ESPN, viewed until recently as a fortress of money and power in sports media, announced a new round of layoffs on Wednesday that further illustrated its deteriorating position in the changing landscape of the 2010s.

The current layoffs involve far fewer people than one in 2015, but this time they targeted a number of on-air personalities and reporters familiar to the public, thus garnering far more attention.

Two key factors putting financial pressure on the company are the massive rights fees paid for major sports properties and the ongoing loss of subscribers — more than 10 million since earlier this decade — as “cord-cutters” find alternatives to traditional cable TV bundles.

ESPN did not release a list of those dismissed, or the number of people involved, but many took to social media to announce their layoffs themselves, including such long-time ESPN fixtures such as NFL reporter Ed Werder.

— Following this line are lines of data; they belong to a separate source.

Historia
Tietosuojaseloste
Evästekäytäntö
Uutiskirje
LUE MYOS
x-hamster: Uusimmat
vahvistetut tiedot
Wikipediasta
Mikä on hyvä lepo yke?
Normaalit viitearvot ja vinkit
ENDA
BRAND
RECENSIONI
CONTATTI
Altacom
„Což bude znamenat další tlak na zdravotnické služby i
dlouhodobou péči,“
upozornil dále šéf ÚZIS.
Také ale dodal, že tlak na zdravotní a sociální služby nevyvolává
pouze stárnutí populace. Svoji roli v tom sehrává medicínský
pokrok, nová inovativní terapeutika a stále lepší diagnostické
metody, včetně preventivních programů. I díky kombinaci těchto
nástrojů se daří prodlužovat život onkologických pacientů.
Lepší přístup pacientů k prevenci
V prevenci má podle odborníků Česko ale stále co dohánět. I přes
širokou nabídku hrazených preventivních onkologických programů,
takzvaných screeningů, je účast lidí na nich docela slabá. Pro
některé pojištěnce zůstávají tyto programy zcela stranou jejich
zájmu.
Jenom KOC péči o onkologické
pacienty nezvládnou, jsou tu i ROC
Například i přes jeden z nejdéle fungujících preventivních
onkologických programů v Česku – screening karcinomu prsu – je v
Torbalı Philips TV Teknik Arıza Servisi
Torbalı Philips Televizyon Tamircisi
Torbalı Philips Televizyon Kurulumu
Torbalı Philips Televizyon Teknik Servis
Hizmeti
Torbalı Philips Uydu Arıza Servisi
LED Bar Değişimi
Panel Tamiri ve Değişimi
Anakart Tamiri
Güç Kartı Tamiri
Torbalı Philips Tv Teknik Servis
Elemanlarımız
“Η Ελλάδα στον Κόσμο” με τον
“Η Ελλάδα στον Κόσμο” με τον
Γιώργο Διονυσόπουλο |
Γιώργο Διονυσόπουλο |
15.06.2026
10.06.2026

Also among those announcing they had been dismissed were NFL analyst Trent Dilfer and football analyst/radio host Danny Kanell, a former Giants quarterback.

In a letter to employees, ESPN president John Skipper wrote, “Dynamic change demands an increased focus on versatility and value, and as a result, we have been engaged in the challenging process of determining the talent — anchors, analysts, reporters, writers and those who handle play-by-play — necessary to meet those demands.”

The list of layoffs, which is expected to total about 100, shows a clear emphasis on retaining (and paying for) personalities that resonate across platforms over those tasked with basic reporting.

advertisement | advertise on newsday

The network in recent years has emphasized personalities on “SportsCenter,” in part on the assumption fans now have access to highlights and basic information through smart phones.

ESPN, once a profit center for its parent company, Disney, has become a drag in recent years. The network is looking to adapt to changing times by making itself available by means other than traditional cable or satellite packages.

Competition for live game rights only will accelerate in coming years from digital behemoths such as Amazon, Facebook and Google.

Particularly hard hit among those announcing their departures were reporters who cover the NHL and college sports.

Among other familiar names on their way out were baseball writer Jayson Stark, college basketball analyst Len Elmore, motor sports reporter Dr. Jerry Punch, legal analyst Roger Cossack, golf reporter Dottie Pepper, radio host Robin Lundberg, college basketball reporter Dana O’Neil, columnist Johnette Howard and writer/columnist Jane McManus.


Tweets from those affected ranged widely in tone. One of the starkest came from Kanell, who wrote, “Poured my heart and soul into ESPN for last 8 years. Moved my wife and 3 kids to CT to go “all in” 5 years ago. Bummed it ended in 3 minutes.”